Getting the whole family on board can be challenging enough. But worrying that the youngest members might miss out on vital nutrients can be tough too.

Children can certainly thrive on a plant-based diet. They just might need some extra help with vitamin D drops. (It’s recommended that all kids under five have vitamin D supplements.)

plant-based - eating out

Is it Difficult Eating out on a Plant-Based Diet?

It’s becoming so much easier to eat out on a plant-based diet. High street chains are adding plant-based options to their menus.

Independent cafes offering entire plant-based menus are popping up everywhere. Even buying a healthy whole grain plant-based sandwich on the go is becoming easier.

If you’re thinking of going plant-based, now’s the time to do it!

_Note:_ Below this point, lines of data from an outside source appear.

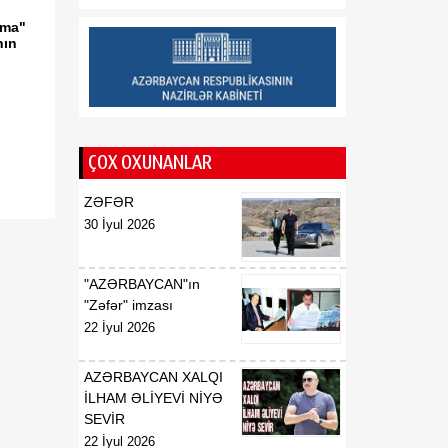
Saziş"in təsdiq edilməsi
rma"
barədə
nın
00:57
BİLDİRİŞ
08 Avqust
18:53
Tatyana Poloskova:
07 Avqust
Azərbaycanın xarici
ÇOX OXUNANLAR
siyasətinin əsasında milli
maraqların qorunması
ZƏFƏR
dayanır
30 İyul 2026
18:23
Vaşinqton razılaşması
07 Avqust
Azərbaycan
"AZƏRBAYCAN"ın
diplomatiyasının növbəti
"Zəfər" imzası
zəfəri idi
22 İyul 2026
18:22
Tarixi Vaşinqton görüşü:
AZƏRBAYCAN XALQI
07 Avqust
ABŞ-Azərbaycan
İLHAM ƏLİYEVİ NİYƏ
əlaqələrində və Cənubi
SEVİR
Qafqazın sülh
22 İyul 2026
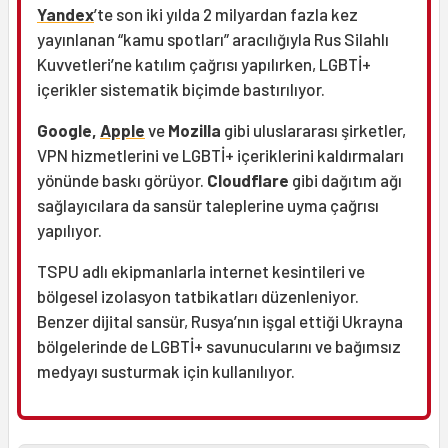
Yandex
’te son iki yılda 2 milyardan fazla kez
yayınlanan “kamu spotları” aracılığıyla Rus Silahlı
Kuvvetleri’ne katılım çağrısı yapılırken, LGBTİ+
içerikler sistematik biçimde bastırılıyor.
Google,
Apple
ve
Mozilla
gibi uluslararası şirketler,
VPN hizmetlerini ve LGBTİ+ içeriklerini kaldırmaları
yönünde baskı görüyor.
Cloudflare
gibi dağıtım ağı
sağlayıcılara da sansür taleplerine uyma çağrısı
yapılıyor.
TSPU adlı ekipmanlarla internet kesintileri ve
bölgesel izolasyon tatbikatları düzenleniyor.
Benzer dijital sansür, Rusya’nın işgal ettiği Ukrayna
bölgelerinde de LGBTİ+ savunucularını ve bağımsız
medyayı susturmak için kullanılıyor.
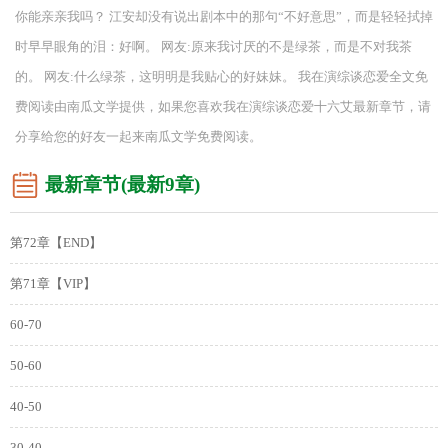
你能亲亲我吗？ 江安却没有说出剧本中的那句“不好意思”，而是轻轻拭掉
时早早眼角的泪：好啊。 网友:原来我讨厌的不是绿茶，而是不对我茶
的。 网友:什么绿茶，这明明是我贴心的好妹妹。 我在演综谈恋爱全文免
费阅读由南瓜文学提供，如果您喜欢我在演综谈恋爱十六艾最新章节，请
分享给您的好友一起来南瓜文学免费阅读。
最新章节(最新9章)
第72章【END】
第71章【VIP】
60-70
50-60
40-50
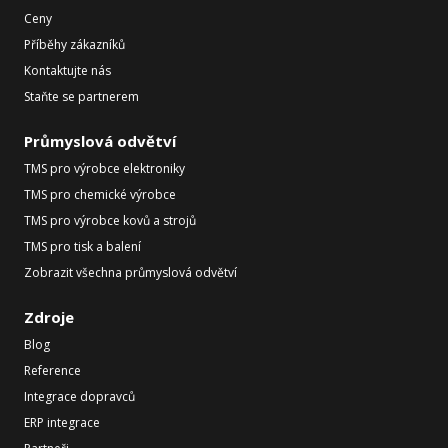
Ceny
Příběhy zákazníků
Kontaktujte nás
Staňte se partnerem
Průmyslová odvětví
TMS pro výrobce elektroniky
TMS pro chemické výrobce
TMS pro výrobce kovů a strojů
TMS pro tisk a balení
Zobrazit všechna průmyslová odvětví
Zdroje
Blog
Reference
Integrace dopravců
ERP integrace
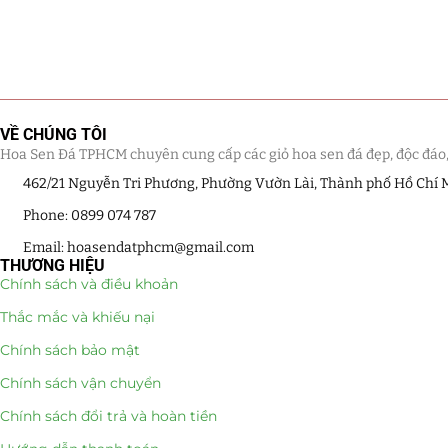
VỀ CHÚNG TÔI
Hoa Sen Đá TPHCM chuyên cung cấp các giỏ hoa sen đá đẹp, độc đáo, kế
462/21 Nguyễn Tri Phương, Phường Vườn Lài, Thành phố Hồ Chí 
Phone: 0899 074 787
Email: hoasendatphcm@gmail.com
THƯƠNG HIỆU
Chính sách và điều khoản
Thắc mắc và khiếu nại
Chính sách bảo mật
Chính sách vận chuyển
Chính sách đổi trả và hoàn tiền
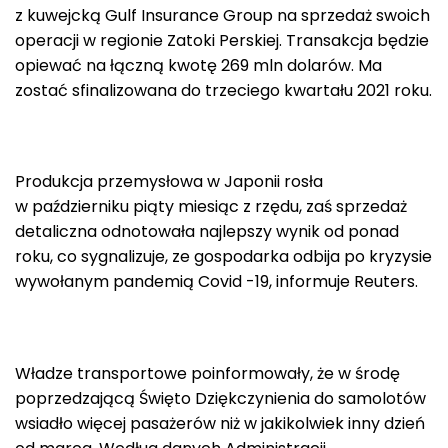
z kuwejcką Gulf Insurance Group na sprzedaż swoich
operacji w regionie Zatoki Perskiej. Transakcja będzie
opiewać na łączną kwotę 269 mln dolarów. Ma
zostać sfinalizowana do trzeciego kwartału 2021 roku.
Produkcja przemysłowa w Japonii rosła
w październiku piąty miesiąc z rzędu, zaś sprzedaż
detaliczna odnotowała najlepszy wynik od ponad
roku, co sygnalizuje, ze gospodarka odbija po kryzysie
wywołanym pandemią Covid -19, informuje Reuters.
Władze transportowe poinformowały, że w środę
poprzedzającą Święto Dziękczynienia do samolotów
wsiadło więcej pasażerów niż w jakikolwiek inny dzień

Is the Plant-Based Diet for Me?

You may find the idea of plant-based diet a bit restrictive and unappealing. If this is the case you might decide that a flexitarian diet is more sustainable and suitable for you.

The flexitarian diet reduces meat and animal products rather than completely removing them. This should make the transition to lower meat consumption more palatable. It’s also a great stepping stone for going plant-based if you want to.

Whichever diet you choose (and it is absolutely your choice!) you’ll find it much easier given the recent trend of plant-based, vegan and vegetarian eating.

There are loads of great alternatives and plant-based options in most restaurants. If you need some help with meat-free meals, check out allplants. They deliver plant-based ready meals straight to your door.

It’s thought that if we all went vegetarian by 2050, food-related carbon emissions would drop by 60%. If the world went vegan, emissions would decline by around 70%.

Going plant-based, vegan or vegetarian even for one day a week can raise awareness and spark conversations. You could inspire someone else to do the same. Find what works for you, love your food and spread the word!